Uniformity, creativity and the employee handbook

A Lesson from George Hartzog

George HartzogLately I’ve been reading the autobiography of George Hartzog (Battling for the National Parks, 1988), perhaps the greatest leader of the National Park Service ever (director, 1963–1972). That’s the judgement of Park Service historian Robert Utley (in New York Times), though some might pick founding director Stephen Mather. P.J. Ryan took it a step further and said (quoted in Hartzog, p. 156) that Hartzog “was perhaps the most formidable agency chief since John Wesley Powell” not to mention him being “the cigar industry’s answer to aerobics.”

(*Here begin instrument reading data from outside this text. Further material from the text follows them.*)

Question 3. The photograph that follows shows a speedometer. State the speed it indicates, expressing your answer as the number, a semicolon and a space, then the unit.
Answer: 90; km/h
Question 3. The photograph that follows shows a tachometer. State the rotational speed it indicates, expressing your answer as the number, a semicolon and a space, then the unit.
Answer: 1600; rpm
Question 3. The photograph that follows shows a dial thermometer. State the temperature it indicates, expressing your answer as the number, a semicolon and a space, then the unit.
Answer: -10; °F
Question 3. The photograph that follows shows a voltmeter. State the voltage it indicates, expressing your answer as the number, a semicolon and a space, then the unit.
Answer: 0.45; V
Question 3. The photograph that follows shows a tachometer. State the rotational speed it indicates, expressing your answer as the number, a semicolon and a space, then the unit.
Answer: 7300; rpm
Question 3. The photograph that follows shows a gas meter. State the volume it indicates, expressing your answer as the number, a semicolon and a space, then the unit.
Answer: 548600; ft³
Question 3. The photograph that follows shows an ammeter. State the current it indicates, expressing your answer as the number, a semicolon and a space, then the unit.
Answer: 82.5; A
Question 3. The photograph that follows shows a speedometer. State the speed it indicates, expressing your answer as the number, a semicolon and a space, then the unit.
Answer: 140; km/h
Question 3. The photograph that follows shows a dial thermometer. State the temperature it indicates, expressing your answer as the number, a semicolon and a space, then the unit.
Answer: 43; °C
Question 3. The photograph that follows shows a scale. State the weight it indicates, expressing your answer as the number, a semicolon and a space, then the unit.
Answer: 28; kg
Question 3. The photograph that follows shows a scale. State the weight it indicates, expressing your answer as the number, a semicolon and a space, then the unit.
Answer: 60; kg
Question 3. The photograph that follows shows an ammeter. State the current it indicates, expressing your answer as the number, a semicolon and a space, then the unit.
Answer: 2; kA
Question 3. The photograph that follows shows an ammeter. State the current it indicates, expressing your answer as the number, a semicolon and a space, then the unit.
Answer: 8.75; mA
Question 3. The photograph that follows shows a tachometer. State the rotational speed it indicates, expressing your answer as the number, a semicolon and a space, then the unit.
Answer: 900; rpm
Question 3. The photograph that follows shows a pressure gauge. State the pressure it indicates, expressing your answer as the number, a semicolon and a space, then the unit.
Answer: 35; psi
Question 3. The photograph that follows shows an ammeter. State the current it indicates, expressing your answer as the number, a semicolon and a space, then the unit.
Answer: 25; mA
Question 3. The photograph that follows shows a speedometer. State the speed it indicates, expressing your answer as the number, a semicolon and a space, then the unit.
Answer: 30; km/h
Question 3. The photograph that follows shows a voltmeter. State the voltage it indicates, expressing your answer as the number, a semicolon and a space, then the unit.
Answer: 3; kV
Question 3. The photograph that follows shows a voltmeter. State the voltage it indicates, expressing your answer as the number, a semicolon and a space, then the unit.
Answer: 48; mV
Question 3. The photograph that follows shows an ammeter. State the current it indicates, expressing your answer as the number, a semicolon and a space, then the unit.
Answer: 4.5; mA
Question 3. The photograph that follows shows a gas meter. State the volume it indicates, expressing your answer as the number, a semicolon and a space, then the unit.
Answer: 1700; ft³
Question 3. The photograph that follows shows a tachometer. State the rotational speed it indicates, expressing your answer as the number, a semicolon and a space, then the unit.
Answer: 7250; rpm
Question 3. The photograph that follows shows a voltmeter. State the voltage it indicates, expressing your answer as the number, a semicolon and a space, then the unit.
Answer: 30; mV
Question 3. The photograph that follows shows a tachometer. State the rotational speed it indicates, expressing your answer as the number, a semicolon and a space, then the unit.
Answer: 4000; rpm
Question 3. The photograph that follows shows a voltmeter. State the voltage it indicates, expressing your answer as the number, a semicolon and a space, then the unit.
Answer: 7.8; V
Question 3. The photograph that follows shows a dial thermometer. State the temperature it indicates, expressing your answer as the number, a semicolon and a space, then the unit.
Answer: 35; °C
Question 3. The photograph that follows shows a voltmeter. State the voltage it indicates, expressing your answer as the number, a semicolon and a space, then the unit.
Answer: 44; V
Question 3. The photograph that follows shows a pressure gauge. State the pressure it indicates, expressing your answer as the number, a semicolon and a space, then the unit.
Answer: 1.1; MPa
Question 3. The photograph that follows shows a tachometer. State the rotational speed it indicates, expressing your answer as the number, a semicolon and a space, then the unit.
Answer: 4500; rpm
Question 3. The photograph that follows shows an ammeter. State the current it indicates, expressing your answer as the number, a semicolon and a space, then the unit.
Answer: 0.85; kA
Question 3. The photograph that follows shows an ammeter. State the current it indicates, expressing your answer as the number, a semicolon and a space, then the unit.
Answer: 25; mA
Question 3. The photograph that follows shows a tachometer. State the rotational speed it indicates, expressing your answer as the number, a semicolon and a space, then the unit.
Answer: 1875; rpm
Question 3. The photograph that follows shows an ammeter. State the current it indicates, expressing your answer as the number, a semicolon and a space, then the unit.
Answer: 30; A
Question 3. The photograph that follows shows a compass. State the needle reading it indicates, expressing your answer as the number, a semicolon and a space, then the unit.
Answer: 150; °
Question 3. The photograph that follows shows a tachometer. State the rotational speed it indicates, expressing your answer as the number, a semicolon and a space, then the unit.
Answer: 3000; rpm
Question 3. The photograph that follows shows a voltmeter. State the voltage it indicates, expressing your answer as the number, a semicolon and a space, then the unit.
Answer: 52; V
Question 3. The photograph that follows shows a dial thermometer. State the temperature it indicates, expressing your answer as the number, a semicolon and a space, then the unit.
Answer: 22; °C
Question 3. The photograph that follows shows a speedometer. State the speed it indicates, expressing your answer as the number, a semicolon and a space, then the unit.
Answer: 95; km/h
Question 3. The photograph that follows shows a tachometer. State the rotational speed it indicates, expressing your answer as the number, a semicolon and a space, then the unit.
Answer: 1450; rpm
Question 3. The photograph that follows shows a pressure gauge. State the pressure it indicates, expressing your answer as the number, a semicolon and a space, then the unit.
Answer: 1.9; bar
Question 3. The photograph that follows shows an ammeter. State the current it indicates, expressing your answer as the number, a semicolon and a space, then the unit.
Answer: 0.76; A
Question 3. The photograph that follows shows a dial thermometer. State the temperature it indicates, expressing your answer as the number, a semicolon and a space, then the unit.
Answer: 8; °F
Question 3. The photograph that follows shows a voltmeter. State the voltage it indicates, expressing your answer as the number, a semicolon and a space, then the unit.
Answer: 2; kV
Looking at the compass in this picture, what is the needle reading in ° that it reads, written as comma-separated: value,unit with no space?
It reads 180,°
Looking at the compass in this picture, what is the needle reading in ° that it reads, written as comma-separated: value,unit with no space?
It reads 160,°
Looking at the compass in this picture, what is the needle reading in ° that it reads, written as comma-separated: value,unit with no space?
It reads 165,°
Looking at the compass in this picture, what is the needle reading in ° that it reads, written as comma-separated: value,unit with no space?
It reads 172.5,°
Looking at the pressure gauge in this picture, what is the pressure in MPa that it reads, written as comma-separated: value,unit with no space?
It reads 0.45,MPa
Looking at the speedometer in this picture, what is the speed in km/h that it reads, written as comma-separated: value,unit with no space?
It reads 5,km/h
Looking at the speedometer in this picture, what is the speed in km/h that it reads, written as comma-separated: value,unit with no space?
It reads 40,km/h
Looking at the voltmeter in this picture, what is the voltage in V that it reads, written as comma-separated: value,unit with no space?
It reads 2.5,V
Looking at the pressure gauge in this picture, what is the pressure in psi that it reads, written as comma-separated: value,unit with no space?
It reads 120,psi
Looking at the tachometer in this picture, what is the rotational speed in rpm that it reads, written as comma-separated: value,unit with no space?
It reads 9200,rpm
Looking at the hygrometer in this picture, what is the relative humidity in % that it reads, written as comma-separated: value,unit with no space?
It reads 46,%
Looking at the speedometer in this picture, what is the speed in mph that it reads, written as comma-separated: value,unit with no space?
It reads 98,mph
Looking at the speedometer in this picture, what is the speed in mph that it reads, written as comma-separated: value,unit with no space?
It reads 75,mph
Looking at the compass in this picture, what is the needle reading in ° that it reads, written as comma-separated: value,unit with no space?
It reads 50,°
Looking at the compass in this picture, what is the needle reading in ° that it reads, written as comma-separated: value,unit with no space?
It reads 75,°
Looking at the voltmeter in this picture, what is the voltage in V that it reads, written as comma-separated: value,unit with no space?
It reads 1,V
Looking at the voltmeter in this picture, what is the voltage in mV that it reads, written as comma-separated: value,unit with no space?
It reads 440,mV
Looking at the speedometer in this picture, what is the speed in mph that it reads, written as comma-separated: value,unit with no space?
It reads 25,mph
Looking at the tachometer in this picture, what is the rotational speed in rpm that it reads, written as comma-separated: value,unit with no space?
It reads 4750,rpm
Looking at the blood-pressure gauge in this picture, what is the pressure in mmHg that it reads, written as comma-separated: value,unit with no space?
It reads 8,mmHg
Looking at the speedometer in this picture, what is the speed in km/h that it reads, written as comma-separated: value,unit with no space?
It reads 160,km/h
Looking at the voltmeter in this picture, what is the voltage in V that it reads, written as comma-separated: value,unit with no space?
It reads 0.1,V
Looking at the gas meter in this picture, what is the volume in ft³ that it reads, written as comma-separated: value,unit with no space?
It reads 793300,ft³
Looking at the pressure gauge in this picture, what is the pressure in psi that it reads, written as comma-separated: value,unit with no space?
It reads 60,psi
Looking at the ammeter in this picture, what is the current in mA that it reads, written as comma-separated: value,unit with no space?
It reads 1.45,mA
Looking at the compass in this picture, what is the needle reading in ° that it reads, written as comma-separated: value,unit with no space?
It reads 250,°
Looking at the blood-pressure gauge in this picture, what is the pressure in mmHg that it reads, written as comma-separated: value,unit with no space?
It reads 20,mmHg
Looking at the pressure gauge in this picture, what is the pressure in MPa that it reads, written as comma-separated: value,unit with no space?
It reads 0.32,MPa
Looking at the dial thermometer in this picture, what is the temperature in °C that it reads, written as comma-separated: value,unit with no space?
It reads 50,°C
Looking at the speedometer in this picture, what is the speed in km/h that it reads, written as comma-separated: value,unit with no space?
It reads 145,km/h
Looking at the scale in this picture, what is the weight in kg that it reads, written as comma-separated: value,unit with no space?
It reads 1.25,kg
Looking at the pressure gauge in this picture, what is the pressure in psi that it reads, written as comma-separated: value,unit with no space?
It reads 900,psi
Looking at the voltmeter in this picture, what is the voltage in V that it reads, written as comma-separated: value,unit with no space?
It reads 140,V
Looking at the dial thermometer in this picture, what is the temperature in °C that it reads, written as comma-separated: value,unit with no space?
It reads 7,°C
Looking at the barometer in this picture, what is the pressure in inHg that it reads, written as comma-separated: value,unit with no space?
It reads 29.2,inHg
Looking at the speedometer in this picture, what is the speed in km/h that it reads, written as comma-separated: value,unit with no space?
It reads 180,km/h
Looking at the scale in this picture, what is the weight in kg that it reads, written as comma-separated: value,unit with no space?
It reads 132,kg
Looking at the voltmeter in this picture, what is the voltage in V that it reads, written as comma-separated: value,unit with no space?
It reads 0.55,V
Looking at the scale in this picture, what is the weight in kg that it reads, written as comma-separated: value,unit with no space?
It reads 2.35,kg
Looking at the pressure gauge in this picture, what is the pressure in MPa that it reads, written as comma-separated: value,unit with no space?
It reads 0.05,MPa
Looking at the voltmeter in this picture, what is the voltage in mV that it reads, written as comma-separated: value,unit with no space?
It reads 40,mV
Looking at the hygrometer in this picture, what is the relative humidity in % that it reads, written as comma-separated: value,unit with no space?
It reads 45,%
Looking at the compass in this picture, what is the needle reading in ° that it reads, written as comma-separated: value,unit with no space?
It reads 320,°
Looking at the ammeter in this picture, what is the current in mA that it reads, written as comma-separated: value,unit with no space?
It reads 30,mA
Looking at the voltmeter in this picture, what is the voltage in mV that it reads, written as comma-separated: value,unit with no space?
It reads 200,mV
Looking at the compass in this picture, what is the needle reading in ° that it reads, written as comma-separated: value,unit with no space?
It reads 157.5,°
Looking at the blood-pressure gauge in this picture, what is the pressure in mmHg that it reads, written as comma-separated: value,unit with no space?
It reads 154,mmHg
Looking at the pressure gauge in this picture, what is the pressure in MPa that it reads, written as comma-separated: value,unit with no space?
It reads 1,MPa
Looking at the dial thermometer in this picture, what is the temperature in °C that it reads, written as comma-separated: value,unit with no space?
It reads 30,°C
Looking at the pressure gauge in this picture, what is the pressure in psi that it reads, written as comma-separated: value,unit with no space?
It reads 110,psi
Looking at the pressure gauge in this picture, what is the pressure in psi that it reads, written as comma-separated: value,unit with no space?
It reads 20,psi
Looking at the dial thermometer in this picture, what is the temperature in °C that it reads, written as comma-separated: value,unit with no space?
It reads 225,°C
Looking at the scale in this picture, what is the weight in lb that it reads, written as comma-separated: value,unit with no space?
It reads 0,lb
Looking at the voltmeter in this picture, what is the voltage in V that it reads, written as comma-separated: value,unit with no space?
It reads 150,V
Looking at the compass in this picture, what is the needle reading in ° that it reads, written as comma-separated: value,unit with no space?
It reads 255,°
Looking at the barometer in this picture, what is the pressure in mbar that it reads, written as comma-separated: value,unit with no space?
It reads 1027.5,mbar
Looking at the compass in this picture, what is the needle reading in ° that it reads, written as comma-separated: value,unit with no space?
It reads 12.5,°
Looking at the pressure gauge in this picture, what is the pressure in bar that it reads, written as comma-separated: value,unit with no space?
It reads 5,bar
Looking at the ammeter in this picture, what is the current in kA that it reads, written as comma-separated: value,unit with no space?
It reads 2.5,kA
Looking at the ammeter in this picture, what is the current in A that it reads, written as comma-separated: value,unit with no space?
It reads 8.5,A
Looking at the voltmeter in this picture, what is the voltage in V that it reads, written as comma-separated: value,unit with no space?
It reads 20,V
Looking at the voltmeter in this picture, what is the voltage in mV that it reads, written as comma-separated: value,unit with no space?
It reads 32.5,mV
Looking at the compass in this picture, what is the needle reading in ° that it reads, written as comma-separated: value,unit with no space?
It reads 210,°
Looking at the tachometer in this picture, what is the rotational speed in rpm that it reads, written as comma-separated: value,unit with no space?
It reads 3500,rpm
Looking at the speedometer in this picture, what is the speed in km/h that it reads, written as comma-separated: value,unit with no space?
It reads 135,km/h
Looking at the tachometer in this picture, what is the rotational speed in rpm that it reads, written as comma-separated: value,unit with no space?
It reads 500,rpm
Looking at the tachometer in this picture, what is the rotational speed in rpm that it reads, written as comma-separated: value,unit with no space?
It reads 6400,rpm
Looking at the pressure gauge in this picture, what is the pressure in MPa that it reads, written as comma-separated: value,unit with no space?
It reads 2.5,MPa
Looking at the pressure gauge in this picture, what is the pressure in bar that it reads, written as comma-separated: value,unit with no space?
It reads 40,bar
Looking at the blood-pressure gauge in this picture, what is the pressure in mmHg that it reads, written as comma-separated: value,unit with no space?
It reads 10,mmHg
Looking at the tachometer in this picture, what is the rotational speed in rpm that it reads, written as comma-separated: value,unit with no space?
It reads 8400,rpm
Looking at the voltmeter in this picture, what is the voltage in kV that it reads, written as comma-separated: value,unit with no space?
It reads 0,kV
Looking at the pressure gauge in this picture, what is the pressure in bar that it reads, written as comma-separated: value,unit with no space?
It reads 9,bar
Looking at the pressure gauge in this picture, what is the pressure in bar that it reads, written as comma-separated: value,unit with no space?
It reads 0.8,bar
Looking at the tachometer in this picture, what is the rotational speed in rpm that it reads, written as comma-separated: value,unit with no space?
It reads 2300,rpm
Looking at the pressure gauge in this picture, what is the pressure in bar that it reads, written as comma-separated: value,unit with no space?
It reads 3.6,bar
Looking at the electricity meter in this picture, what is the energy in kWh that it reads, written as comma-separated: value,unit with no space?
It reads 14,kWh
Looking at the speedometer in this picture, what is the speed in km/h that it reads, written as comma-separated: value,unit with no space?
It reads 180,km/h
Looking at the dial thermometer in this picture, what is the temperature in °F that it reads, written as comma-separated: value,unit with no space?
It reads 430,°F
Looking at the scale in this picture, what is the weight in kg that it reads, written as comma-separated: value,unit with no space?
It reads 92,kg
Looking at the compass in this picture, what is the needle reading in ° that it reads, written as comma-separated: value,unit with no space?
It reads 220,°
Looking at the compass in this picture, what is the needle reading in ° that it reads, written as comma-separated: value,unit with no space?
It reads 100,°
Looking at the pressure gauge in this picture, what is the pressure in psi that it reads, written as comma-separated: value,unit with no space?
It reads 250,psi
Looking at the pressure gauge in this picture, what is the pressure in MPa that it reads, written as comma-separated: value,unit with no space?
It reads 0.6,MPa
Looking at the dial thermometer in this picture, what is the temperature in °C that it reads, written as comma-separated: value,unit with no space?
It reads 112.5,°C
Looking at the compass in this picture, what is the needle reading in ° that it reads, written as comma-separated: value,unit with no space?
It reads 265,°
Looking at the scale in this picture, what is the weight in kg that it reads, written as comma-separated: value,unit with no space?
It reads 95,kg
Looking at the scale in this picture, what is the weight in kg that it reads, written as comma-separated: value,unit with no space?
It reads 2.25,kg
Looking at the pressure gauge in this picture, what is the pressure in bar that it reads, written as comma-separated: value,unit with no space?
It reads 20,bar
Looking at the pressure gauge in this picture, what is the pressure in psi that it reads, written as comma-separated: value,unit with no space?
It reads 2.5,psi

Hartzog was a man of tremendous vision who oversaw the largest expansion of the park system in history and completely revamped the way our parks are run. He did so with courage and strategy. He cut through bureaucracy and wrote his own rules, sometimes paying the price, sometimes bringing home big wins for the National Parks.

When hippies rioted in Yosemite and the Park Service was looking for ways to keep them out of the parks, Hartzog went to investigate the situation. Arriving in the park, he put on old clothes and went out to the hippy campsite and just sat around the fire for several hours listening. He held an all-Valley meeting the next day and invited all questions.

He then completely revamped how the parks were run, splitting the rangers into law enforcement and interpreters (who interpret nature and history, not languages), hiring new interpreters and tasking them with creating programs for young people.

Hartzog had the vision to realize that a strategy that hinged on excluding young people would end in the utter destruction of the parks over time. So rather than focusing on keeping hippies out of the park, he focused on getting them in. In doing so, one might say he literally saved the parks.

I’ve always loved the riot story, but I found one I might like even more in his autobiography and illustrates his free-wheeling leadership.

The National Park Service had the most educated, talented, innovative cadre of people I have ever known — in or out of government…. I wanted to turn them loose. I told the regional director that I thought the handbooks which, for the most part, told you how to do your job were stifling our field people. They disagreed; so I appointed a committee of them to look at the situation and make recommendations. Soon, the committee reported the handbooks were needed to insure uniformity. That did it!

My objective was not uniformity, but creativity and productivity. I abolished fifty-six volumes of handbooks, including the three I had written, and substituted instead objectives, goals, program and personal performance standards. Man-o-life did I catch hell, one would have though I had repudiated the King James version of the Holy Scriptures!
——Hartzog, p. 152—53.

It’s yet another example of how he didn’t enter the debate, he didn’t even reframe the debate. He threw the debate out, opened things up to personal initiative, unleashed that talent. Hartzog himself, before becoming director of the Park Service, passed the bar and became a lawyer despite never attending college let alone law school. And then went on to be accepted to the bar of the Supreme Court. It’s no surprise that he was willing to ride a bit free and wild and was willing to encourage those in his agency to do the same.

I certainly don’t see anyone like that in Park Service, probably not in all of government, today. I wonder though how Hartzog would be taking on the challenges of today.